J'étais en Autriche !

Jeudi 22 octobre 2009

Bon, le titre est un peu périmé, mais vaut mieux tard que jamais !

Je mentirais si je vous disais que je n’ai pas eu le temps d’écrire sur le camp autrichien depuis mon retour, il y a un peu plus d’une semaine, mais j’ai préféré passer ces temps plus libres à faire autre chose que d’écrire sur ce que je fais à longueur de journée !

J’ai commencé ce camp d’entraînement à… Chicago !

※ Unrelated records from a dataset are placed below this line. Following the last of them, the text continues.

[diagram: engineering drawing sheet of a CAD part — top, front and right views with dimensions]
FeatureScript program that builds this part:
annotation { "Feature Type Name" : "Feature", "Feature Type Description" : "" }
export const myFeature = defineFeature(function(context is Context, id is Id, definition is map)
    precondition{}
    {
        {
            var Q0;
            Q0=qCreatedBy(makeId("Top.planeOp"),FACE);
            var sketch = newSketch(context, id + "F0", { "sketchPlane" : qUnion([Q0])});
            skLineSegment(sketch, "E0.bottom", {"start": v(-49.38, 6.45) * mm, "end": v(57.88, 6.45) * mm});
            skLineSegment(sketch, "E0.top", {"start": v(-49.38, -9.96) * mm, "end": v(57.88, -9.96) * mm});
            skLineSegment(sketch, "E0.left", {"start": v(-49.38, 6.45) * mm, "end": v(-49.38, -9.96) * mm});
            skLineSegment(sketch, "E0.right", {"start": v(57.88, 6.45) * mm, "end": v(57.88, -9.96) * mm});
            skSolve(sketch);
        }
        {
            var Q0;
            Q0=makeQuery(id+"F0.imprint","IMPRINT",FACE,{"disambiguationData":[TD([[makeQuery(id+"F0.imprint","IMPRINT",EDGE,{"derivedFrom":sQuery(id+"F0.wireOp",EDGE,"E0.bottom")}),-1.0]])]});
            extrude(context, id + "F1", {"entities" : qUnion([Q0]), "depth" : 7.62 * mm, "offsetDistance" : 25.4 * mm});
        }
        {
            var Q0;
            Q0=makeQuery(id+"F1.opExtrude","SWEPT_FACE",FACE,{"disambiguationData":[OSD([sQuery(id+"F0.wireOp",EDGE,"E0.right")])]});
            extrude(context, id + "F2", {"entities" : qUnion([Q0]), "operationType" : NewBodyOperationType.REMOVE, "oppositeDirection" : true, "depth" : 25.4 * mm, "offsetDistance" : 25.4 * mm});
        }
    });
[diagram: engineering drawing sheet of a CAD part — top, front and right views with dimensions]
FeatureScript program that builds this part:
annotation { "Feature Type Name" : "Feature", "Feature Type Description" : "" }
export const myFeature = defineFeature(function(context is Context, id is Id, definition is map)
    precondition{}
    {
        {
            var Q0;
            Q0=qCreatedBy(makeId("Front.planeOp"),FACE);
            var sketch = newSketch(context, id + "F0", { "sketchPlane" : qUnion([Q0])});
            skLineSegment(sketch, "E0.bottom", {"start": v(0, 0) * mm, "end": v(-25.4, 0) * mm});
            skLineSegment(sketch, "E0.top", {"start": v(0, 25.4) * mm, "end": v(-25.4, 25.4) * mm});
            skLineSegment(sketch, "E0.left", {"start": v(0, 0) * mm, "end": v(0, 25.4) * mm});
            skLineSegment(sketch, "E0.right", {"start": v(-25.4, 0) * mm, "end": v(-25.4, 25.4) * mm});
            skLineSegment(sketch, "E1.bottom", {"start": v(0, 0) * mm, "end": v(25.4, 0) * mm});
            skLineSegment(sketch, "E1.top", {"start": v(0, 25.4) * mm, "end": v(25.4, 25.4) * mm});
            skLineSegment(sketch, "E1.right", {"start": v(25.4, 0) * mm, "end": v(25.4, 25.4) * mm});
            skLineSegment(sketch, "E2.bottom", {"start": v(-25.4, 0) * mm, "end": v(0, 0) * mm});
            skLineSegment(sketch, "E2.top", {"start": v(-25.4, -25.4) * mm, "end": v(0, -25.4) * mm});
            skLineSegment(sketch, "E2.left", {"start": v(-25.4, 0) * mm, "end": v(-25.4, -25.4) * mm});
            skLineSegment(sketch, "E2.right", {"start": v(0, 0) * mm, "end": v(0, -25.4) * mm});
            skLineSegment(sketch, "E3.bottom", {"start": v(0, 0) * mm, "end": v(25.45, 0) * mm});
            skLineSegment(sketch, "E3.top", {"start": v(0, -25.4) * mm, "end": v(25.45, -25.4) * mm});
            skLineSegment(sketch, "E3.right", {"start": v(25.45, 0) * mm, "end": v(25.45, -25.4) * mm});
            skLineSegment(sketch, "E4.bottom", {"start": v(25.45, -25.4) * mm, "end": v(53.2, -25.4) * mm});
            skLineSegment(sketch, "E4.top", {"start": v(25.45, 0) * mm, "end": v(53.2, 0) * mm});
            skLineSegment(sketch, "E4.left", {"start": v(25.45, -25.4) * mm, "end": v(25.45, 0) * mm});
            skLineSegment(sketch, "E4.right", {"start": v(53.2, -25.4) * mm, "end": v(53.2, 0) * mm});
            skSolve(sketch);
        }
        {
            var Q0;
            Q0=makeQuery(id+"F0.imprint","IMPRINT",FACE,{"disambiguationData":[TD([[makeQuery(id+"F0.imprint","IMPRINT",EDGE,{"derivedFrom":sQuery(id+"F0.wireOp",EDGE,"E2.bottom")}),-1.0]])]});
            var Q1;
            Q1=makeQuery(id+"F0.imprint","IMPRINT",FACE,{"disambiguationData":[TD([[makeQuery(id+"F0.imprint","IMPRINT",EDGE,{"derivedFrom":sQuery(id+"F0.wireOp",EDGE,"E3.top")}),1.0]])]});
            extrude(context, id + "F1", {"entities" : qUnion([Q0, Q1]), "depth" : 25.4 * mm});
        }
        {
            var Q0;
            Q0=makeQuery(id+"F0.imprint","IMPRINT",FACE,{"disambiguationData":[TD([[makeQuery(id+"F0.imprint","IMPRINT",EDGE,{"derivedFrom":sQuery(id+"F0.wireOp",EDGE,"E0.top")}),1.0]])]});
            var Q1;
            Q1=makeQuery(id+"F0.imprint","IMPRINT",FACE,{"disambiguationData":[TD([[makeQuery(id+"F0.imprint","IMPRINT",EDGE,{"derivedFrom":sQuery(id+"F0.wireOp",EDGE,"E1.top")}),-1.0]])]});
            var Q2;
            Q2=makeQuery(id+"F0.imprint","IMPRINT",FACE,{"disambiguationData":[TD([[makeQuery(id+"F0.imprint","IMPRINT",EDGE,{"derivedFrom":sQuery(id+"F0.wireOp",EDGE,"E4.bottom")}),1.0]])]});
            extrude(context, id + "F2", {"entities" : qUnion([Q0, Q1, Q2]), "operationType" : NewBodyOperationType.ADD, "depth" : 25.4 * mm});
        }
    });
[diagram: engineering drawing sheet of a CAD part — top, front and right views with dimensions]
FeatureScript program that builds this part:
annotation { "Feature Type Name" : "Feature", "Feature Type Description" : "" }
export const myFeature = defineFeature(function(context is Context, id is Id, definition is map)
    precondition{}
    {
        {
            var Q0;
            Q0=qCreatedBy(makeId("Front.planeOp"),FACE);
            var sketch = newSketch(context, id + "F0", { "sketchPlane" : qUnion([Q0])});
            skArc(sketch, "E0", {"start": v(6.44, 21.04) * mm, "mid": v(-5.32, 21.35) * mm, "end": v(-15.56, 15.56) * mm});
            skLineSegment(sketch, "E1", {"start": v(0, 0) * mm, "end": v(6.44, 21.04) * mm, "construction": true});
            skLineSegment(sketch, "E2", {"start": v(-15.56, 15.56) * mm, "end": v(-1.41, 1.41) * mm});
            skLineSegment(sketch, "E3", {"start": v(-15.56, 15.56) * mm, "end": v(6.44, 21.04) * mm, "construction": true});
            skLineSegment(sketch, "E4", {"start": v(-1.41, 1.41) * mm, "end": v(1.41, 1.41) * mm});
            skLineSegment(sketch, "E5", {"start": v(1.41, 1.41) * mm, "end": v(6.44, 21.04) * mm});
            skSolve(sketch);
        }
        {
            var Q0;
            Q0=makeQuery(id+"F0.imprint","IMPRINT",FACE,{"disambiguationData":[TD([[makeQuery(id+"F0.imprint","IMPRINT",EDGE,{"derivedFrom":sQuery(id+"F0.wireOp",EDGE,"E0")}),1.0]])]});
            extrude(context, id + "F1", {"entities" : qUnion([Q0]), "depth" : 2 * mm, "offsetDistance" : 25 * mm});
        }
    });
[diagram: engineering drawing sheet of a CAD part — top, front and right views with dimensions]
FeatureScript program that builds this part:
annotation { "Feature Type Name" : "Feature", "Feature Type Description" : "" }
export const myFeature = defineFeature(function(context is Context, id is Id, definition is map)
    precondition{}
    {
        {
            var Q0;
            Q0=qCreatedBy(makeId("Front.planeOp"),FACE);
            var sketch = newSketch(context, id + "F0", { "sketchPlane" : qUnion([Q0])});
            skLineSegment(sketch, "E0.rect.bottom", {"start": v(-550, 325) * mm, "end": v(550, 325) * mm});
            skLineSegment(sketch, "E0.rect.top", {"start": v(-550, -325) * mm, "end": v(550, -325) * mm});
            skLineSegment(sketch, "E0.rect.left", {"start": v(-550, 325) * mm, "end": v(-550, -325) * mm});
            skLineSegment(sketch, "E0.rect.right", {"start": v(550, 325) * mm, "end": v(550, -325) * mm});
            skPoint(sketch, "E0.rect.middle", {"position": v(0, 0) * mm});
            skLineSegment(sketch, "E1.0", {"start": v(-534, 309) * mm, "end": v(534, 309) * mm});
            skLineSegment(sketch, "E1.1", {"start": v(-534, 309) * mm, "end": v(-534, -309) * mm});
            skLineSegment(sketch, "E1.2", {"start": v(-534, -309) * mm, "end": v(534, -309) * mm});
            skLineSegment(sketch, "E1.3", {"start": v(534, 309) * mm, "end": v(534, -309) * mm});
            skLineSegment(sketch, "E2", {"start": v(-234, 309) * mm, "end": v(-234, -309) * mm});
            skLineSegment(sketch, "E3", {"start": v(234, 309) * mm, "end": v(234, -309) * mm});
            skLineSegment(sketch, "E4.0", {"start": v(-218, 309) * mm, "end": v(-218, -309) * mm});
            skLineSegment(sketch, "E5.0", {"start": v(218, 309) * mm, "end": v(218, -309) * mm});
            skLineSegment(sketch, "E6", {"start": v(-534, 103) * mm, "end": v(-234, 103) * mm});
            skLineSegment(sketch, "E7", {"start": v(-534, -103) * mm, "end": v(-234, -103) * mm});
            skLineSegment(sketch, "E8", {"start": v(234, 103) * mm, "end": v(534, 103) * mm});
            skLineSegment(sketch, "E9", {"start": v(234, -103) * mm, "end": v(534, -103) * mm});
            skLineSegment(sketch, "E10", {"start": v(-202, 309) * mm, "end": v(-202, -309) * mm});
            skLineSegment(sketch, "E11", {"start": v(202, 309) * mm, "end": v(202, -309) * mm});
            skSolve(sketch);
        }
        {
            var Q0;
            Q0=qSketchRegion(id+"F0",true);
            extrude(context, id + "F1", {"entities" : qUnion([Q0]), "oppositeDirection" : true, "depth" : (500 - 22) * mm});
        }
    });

Eh oui ! La façon la moins chère de se rendre de Québec à Munich était via Chicago. J’ai eu une escale de 6 heures à la Ville des Vents. Je ne sais pas trop pourquoi ils appellent ça la ville venteuse… j’ai passé près de 4 heures à me promener dans les rues de la ville en manches courtes !

Une fois arrivés à Munich, on a empilé athlètes et sac à skis dans les fourgonnettes et on a pris la direction de Ramsau, en Autriche. La route se fait bien, en grande partie sur l’autobahn. En après-midi, on a mis la table avec un premier entraînement en skis à roulettes.

Déjà, le lendemain matin, j’étais sur la neige. Ahhhh, la neige ! Je n’ai pas vraiment de problème à faire du ski à roulettes, mais ce que j’aime vraiment du ski, c’est le feeling de glisse que j’ai sur la neige. Les conditions sur le glacier étaient moyennes, très moyennes en fait ! Ça ne m’a pas empêché d’accumuler beaucoup, beaucoup d’heures de très grande qualité sur neige. En fait, avec un peu de recul, je pense que le camp a été encore plus productif que prévu en raison des conditions de neige changeantes.

Parfois, on arrivait le matin et la piste était gelée et tranquillement ça devenait plus mou. D’autres jours, il y avait un ruisseau dans la pente qui mène au glacier déjà à 8h du matin ! C’est très bénéfique de travailler la technique dans ces différentes conditions.

Dans la deuxième partie du camp, trois farteurs de l’équipe nationale se sont joints à notre groupe d’entraînement déjà très imposant. Ils ont eu l’occasion de tester plusieurs de mes nouvelles paires de skis et les feedbacks sont très positifs !

Le stage sur glacier en Europe est une pièce maîtresse du plan d’entraînement du centre national d’entraînement de Québec. C’est la cinquième année que je fais le voyage en septembre et la bonne vieille recette fonctionne toujours aussi bien ! Avec Louis, on a cependant modifié un peu l’approche cette année.

Pour ceux qui me suivent depuis quelque temps, vous savez sans doute que je tends à atteindre ma meilleure forme de l’hiver en fin, fin, fin de saison ! Ce n’est pas une mauvaise chose, je pense même que c’est une excellente chose que d’être en mesure de conserver et d’améliorer sa forme durant la saison. Cette année est cependant légèrement différente pour moi. En fait, je me fous un peu des mois de novembre, décembre, janvier et mars. Ce qui compte, c’est février ! J’ai donc commencé à faire des entraînements plus intenses 3 semaines plus tôt que les autres années. Les après-midis en Autriche, je faisais aussi des intensités.

Je suis revenu chez nous les batteries beaucoup moins à plat qu’à l’habitude. Je pense que tranquillement pas vite, je commence à prendre de la maturité physique et je suis capable d’absorber de grosses charges d’entraînement plus rapidement.

Depuis mon retour, j’ai eu droit à quelques jours plus mollo au niveau de l’entraînement, mais étant donné ma fraîcheur physique à la sortie du camp, j’ai repris les entraînements intenses assez tôt. Il me reste maintenant moins de 3 semaines avant de partir pour la Scandinavie et la première partie de la saison de Coupe du monde.